The Panhandle Action Community Team (PACT) urged councillors not to allow Barts to open up the land, which runs between the back gardens of two rows of houses.
PACT co-chair Debbie Walker, who lives in West End Avenue, said: “In the 30 years I’ve lived here, and at least 100 years before that, the panhandle has been here. It’s not an access point but an area of land that has benefited many.
“The plans to use it as an access road for heavy construction vehicles for the next five years has caused a shock and, we believe, is an idea that will seriously affect the quality of life of residents.
“We fully support the council’s efforts to improve our air quality and it seems to us that this proposal flies in the face of those plans.
“It also seems a bit incongruous that residents like me can have a low-traffic neighbourhood at the front of the house but can’t have one at the back of it.”
At the meeting in January, deputy council leader Clyde Loakes said the council would meet with Barts to ask if there were other options to allow construction vehicles on to the site.
Plans now submitted by Barts show that the panhandle is one of three options being considered, along with West End Avenue itself and James Lane at the junction with Clare Road.
The submitted plans read: “The trust recognises that all construction access options, or a combination of, will impact residents in some way.
“Planning will be undertaken at a later stage when the contractor is appointed.

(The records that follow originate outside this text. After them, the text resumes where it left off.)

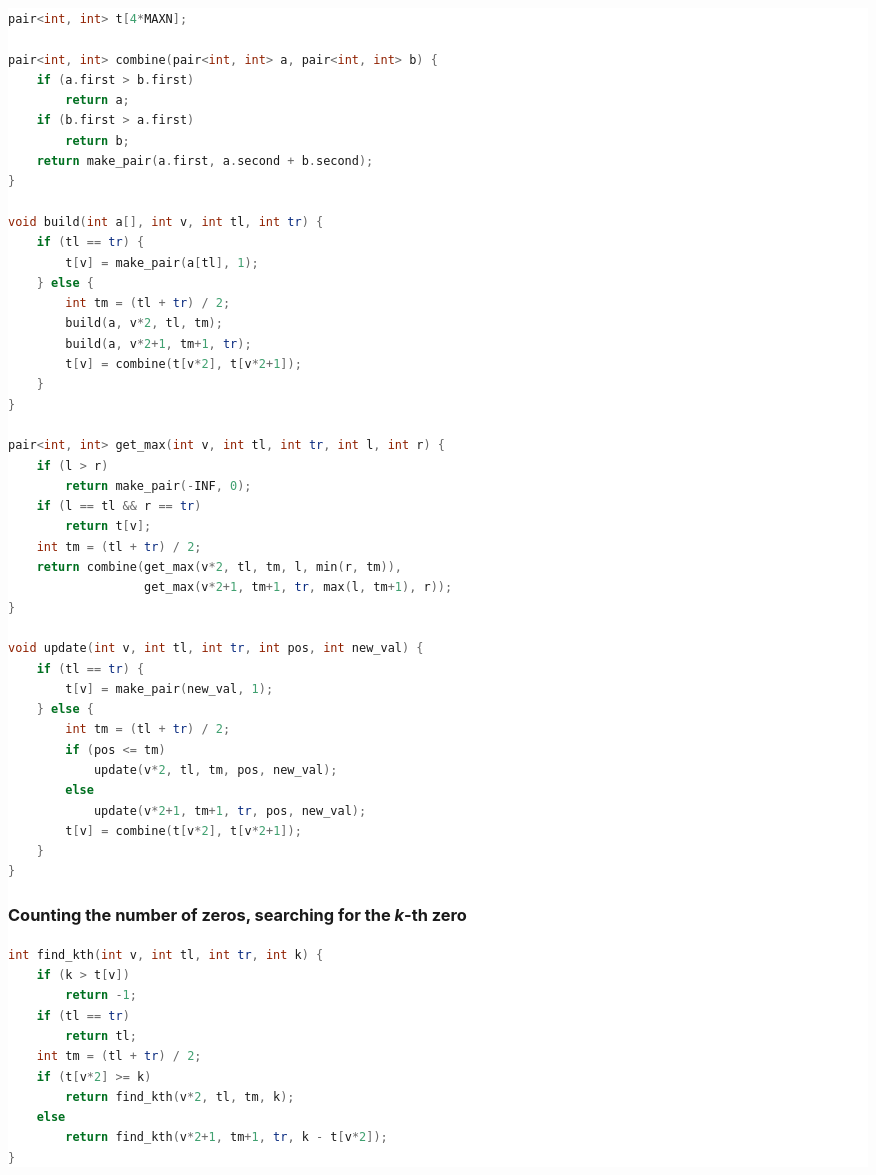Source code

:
 ```cpp
pair<int, int> t[4*MAXN];

pair<int, int> combine(pair<int, int> a, pair<int, int> b) {
    if (a.first > b.first) 
        return a;
    if (b.first > a.first)
        return b;
    return make_pair(a.first, a.second + b.second);
}

void build(int a[], int v, int tl, int tr) {
    if (tl == tr) {
        t[v] = make_pair(a[tl], 1);
    } else {
        int tm = (tl + tr) / 2;
        build(a, v*2, tl, tm);
        build(a, v*2+1, tm+1, tr);
        t[v] = combine(t[v*2], t[v*2+1]);
    }
}

pair<int, int> get_max(int v, int tl, int tr, int l, int r) {
    if (l > r)
        return make_pair(-INF, 0);
    if (l == tl && r == tr)
        return t[v];
    int tm = (tl + tr) / 2;
    return combine(get_max(v*2, tl, tm, l, min(r, tm)), 
                   get_max(v*2+1, tm+1, tr, max(l, tm+1), r));
}

void update(int v, int tl, int tr, int pos, int new_val) {
    if (tl == tr) {
        t[v] = make_pair(new_val, 1);
    } else {
        int tm = (tl + tr) / 2;
        if (pos <= tm)
            update(v*2, tl, tm, pos, new_val);
        else
            update(v*2+1, tm+1, tr, pos, new_val);
        t[v] = combine(t[v*2], t[v*2+1]);
    }
}
```

### Counting the number of zeros, searching for the *k*-th zero

```cpp
int find_kth(int v, int tl, int tr, int k) {
    if (k > t[v])
        return -1;
    if (tl == tr)
        return tl;
    int tm = (tl + tr) / 2;
    if (t[v*2] >= k)
        return find_kth(v*2, tl, tm, k);
    else 
        return find_kth(v*2+1, tm+1, tr, k - t[v*2]);
}
```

The contractor will be required to fully consider the implication of construction access.. [and] put in place a series of mitigation measures to reduce the impact.”
The plans also propose to turn the panhandle, currently separated from Lea Bridge Road by a car dealership, into a pedestrian and cycle route called “Fille Brook Walk”.
Barts Health NHS Trust declined to comment on the access and parking issues.
Many of the new homes at Whipps Cross, according to the plans submitted, will be located in and between some of historic current hospital buildings, with the Victorian frontages preserved.
The new homes are expected to bring “roughly 3,365 people” into the area and put “additional pressure” on GPs, schools and green spaces. Existing local GPs can accept roughly another 2,600 patients, but it is expected another facility will be built on the site to care for the excess.
It is estimated around 500 school-age children will come to live in the new homes, although Barts claims “there is sufficient school capacity […] to absorb this demand”.